Al via un progetto di “educazione civica” promosso dall’associazione Auser con il patrocinio del comune di Montelupo

I buoni esempi possano stimolare anche gli altri all’azione. È questa il presupposto di un progetto promosso dall’associazione Auser e patrocinato dall’amministrazione comunale.

«Piazza VIII Marzo 1944 è forse il giardino più frequentato di Montelupo. Purtroppo chi trascorre lì del tempo non se ne prende cura, anzi alcuni lasciano cartacce, escrementi di cani, quando non danneggiano panchine e giochi. I residenti per tutta risposta reclamano l’intervento dei vigili urbani e richiedono sanzioni. Ci siamo interrogati se questo sia l’atteggiamento giusto e abbiamo pensato di proporre un’altra possibilità: una forma di educazione fatta a partire dal buon esempio», spiega Annalisa Nozzoli, la presidente dell’associazione Auser.

È nato così il progetto “Insieme si può”. In pratica due volontari dell’associazione per due volte a settimana il mercoledì e il sabato dalle 15.00 alle 16.30 saranno in piazza VIII Marzo dove svolgeranno attività di piccola manutenzione e pulizia e nello stesso tempo consegneranno materiale informativo a coloro che frequentano il luogo. L’ultimo sabato di ogni mese sempre dalle 15.00 alle 16.30 tutti i cittadini sono invitati ad unirsi ai volontari; il pomeriggio terminerà poi con una merenda per tutti i bambini organizzata nella sede dell’associazione in via XX Settembre 34.

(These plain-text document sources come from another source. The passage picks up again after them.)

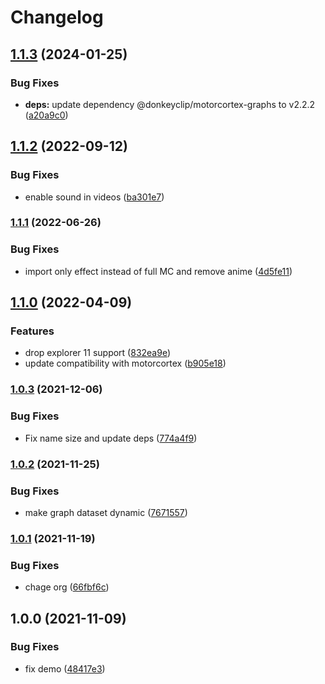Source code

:# Changelog

## [1.1.3](https://github.com/kissmybutton/motorcortex-cv/compare/v1.1.2...v1.1.3) (2024-01-25)


### Bug Fixes

* **deps:** update dependency @donkeyclip/motorcortex-graphs to v2.2.2 ([a20a9c0](https://github.com/kissmybutton/motorcortex-cv/commit/a20a9c066f8709b3235d49c57f8b63cbe331a4e6))

## [1.1.2](https://github.com/kissmybutton/motorcortex-cv/compare/v1.1.1...v1.1.2) (2022-09-12)


### Bug Fixes

* enable sound in videos ([ba301e7](https://github.com/kissmybutton/motorcortex-cv/commit/ba301e7f67d51eaa8998d9f48c1de2b2aaed6f45))

### [1.1.1](https://github.com/kissmybutton/motorcortex-cv/compare/v1.1.0...v1.1.1) (2022-06-26)


### Bug Fixes

* import only effect instead of full MC and remove anime ([4d5fe11](https://github.com/kissmybutton/motorcortex-cv/commit/4d5fe111807d4fc34469a6e19c0250aed9c2396c))

## [1.1.0](https://github.com/kissmybutton/motorcortex-cv/compare/v1.0.3...v1.1.0) (2022-04-09)


### Features

* drop explorer 11 support ([832ea9e](https://github.com/kissmybutton/motorcortex-cv/commit/832ea9ed4ea87886da8bb2f1237a16a6c808135e))
* update compatibility with motorcortex ([b905e18](https://github.com/kissmybutton/motorcortex-cv/commit/b905e1816a8ce2ee7d467d11a3da2e33ca814fd8))

### [1.0.3](https://www.github.com/kissmybutton/motorcortex-cv/compare/v1.0.2...v1.0.3) (2021-12-06)


### Bug Fixes

* Fix name size and update deps ([774a4f9](https://www.github.com/kissmybutton/motorcortex-cv/commit/774a4f91b00928054dc49907cde1f4018dfc9515))

### [1.0.2](https://www.github.com/kissmybutton/motorcortex-cv/compare/v1.0.1...v1.0.2) (2021-11-25)


### Bug Fixes

* make graph dataset dynamic ([7671557](https://www.github.com/kissmybutton/motorcortex-cv/commit/7671557fd5ffa930600accbd023a7eb7029046be))

### [1.0.1](https://www.github.com/kissmybutton/motorcortex-cv/compare/v1.0.0...v1.0.1) (2021-11-19)


### Bug Fixes

* chage org ([66fbf6c](https://www.github.com/kissmybutton/motorcortex-cv/commit/66fbf6c14de3395618bc6d98199188755d2cf2ab))

## 1.0.0 (2021-11-09)


### Bug Fixes

* fix demo ([48417e3](https://www.github.com/kissmybutton/motorcortex-cv/commit/48417e307f0db9db27ef7da41e9779f5b59e1268))
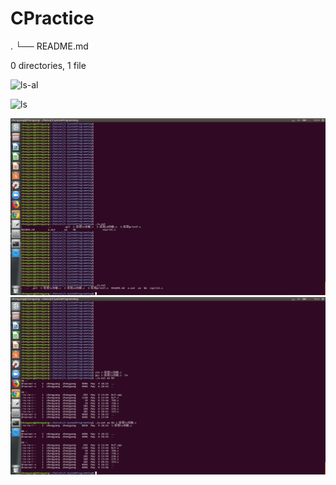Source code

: # CPractice
.
└── README.md

0 directories, 1 file

![ls-al](/home/zhengyang/haizei/1.CPractice/ls-al.png)



![ls](/home/zhengyang/haizei/1.CPractice/ls.png)

![ls](https://github.com/zhengyang0106/CPractice/blob/master/ls.png?raw=true)
![ls-al](https://github.com/zhengyang0106/CPractice/blob/master/ls-al.png?raw=true)
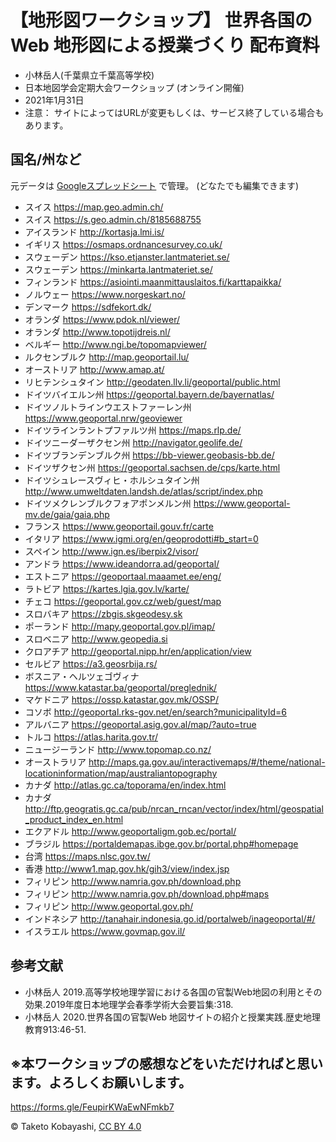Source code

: # 【地形図ワークショップ】 世界各国の Web 地形図による授業づくり 配布資料
* 小林岳人(千葉県立千葉高等学校)
* 日本地図学会定期大会ワークショップ (オンライン開催)
* 2021年1月31日
* 注意： サイトによってはURLが変更もしくは、サービス終了している場合もあります。

## 国名/州など
元データは [Googleスプレッドシート](https://docs.google.com/spreadsheets/d/1cfX2mLk9Hlk4HgUZ7V47KgAB-xf-1gUXUxbpSwYDJ0k/edit?usp=sharing) で管理。 (どなたでも編集できます)

* 	スイス	https://map.geo.admin.ch/
* 	スイス	https://s.geo.admin.ch/8185688755
* 	アイスランド	http://kortasja.lmi.is/
* 	イギリス	https://osmaps.ordnancesurvey.co.uk/
* 	スウェーデン	https://kso.etjanster.lantmateriet.se/
* 	スウェーデン	https://minkarta.lantmateriet.se/
* 	フィンランド	https://asiointi.maanmittauslaitos.fi/karttapaikka/
* 	ノルウェー	https://www.norgeskart.no/
* 	デンマーク	https://sdfekort.dk/
* 	オランダ	https://www.pdok.nl/viewer/
* 	オランダ	http://www.topotijdreis.nl/
* 	ベルギー	http://www.ngi.be/topomapviewer/
* 	ルクセンブルク	http://map.geoportail.lu/
* 	オーストリア	http://www.amap.at/
* 	リヒテンシュタイン	http://geodaten.llv.li/geoportal/public.html
* 	ドイツバイエルン州	https://geoportal.bayern.de/bayernatlas/
* 	ドイツノルトラインウエストファーレン州	https://www.geoportal.nrw/geoviewer
* 	ドイツラインラントプファルツ州	https://maps.rlp.de/
* 	ドイツニーダーザクセン州	http://navigator.geolife.de/
* 	ドイツブランデンブルク州	https://bb-viewer.geobasis-bb.de/
* 	ドイツザクセン州	https://geoportal.sachsen.de/cps/karte.html
* 	ドイツシュレースヴィヒ・ホルシュタイン州	http://www.umweltdaten.landsh.de/atlas/script/index.php
* 	ドイツメクレンブルクフォアポンメルン州	https://www.geoportal-mv.de/gaia/gaia.php
* 	フランス	https://www.geoportail.gouv.fr/carte
* 	イタリア	https://www.igmi.org/en/geoprodotti#b_start=0
* 	スペイン	http://www.ign.es/iberpix2/visor/
* 	アンドラ	https://www.ideandorra.ad/geoportal/
* 	エストニア	https://geoportaal.maaamet.ee/eng/
* 	ラトビア	https://kartes.lgia.gov.lv/karte/
* 	チェコ	https://geoportal.gov.cz/web/guest/map
* 	スロバキア	https://zbgis.skgeodesy.sk
* 	ポーランド	http://mapy.geoportal.gov.pl/imap/
* 	スロベニア	http://www.geopedia.si
* 	クロアチア	http://geoportal.nipp.hr/en/application/view
* 	セルビア	https://a3.geosrbija.rs/
* 	ボスニア・ヘルツェゴヴィナ	https://www.katastar.ba/geoportal/preglednik/
* 	マケドニア	https://ossp.katastar.gov.mk/OSSP/
* 	コソボ	http://geoportal.rks-gov.net/en/search?municipalityId=6
* 	アルバニア	https://geoportal.asig.gov.al/map/?auto=true
* 	トルコ	https://atlas.harita.gov.tr/
* 	ニュージーランド	http://www.topomap.co.nz/
* 	オーストラリア	http://maps.ga.gov.au/interactivemaps/#/theme/national-locationinformation/map/australiantopography
* 	カナダ	http://atlas.gc.ca/toporama/en/index.html
* 	カナダ	http://ftp.geogratis.gc.ca/pub/nrcan_rncan/vector/index/html/geospatial_product_index_en.html
* 	エクアドル	http://www.geoportaligm.gob.ec/portal/
* 	ブラジル	https://portaldemapas.ibge.gov.br/portal.php#homepage
* 	台湾	https://maps.nlsc.gov.tw/
* 	⾹港	http://www1.map.gov.hk/gih3/view/index.jsp
* 	フィリピン	http://www.namria.gov.ph/download.php
* 	フィリピン	http://www.namria.gov.ph/download.php#maps
* 	フィリピン	http://www.geoportal.gov.ph/
* 	インドネシア	http://tanahair.indonesia.go.id/portalweb/inageoportal/#/
* 	イスラエル	https://www.govmap.gov.il/


## 参考文献
* 小林岳人 2019.高等学校地理学習における各国の官製Web地図の利用とその効果.2019年度日本地理学会春季学術大会要旨集:318.
* 小林岳人 2020.世界各国の官製Web 地図サイトの紹介と授業実践.歴史地理教育913:46-51.

## ※本ワークショップの感想などをいただければと思います。よろしくお願いします。
https://forms.gle/FeupirKWaEwNFmkb7


© Taketo Kobayashi, [CC BY 4.0](https://creativecommons.org/licenses/by/4.0/deed.ja)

«È un triste dato di fatto che alcuni cittadini hanno una scarsa attenzione nei confronti di ciò che è bene pubblico: gli atti vandalici ne sono l’esempio più eclatante, ma l’abbandono di rifiuti domestici nei cestini di parchi e giardini è un altro elemento di degrado che di fatto incide in maniera negativa sul decoro della città. Le sanzioni possono essere un deterrente, ma non contribuiscono a cambiare la mentalità della gente. L’iniziativa promossa dall’Auser, invece, rappresenta un esempio virtuoso di ciò che intendiamo quando diciamo di voler educare al “senso civico”, al prendersi carico di un pezzettino della propria città», afferma l’assessore all’ambiente, Lorenzo Nesi.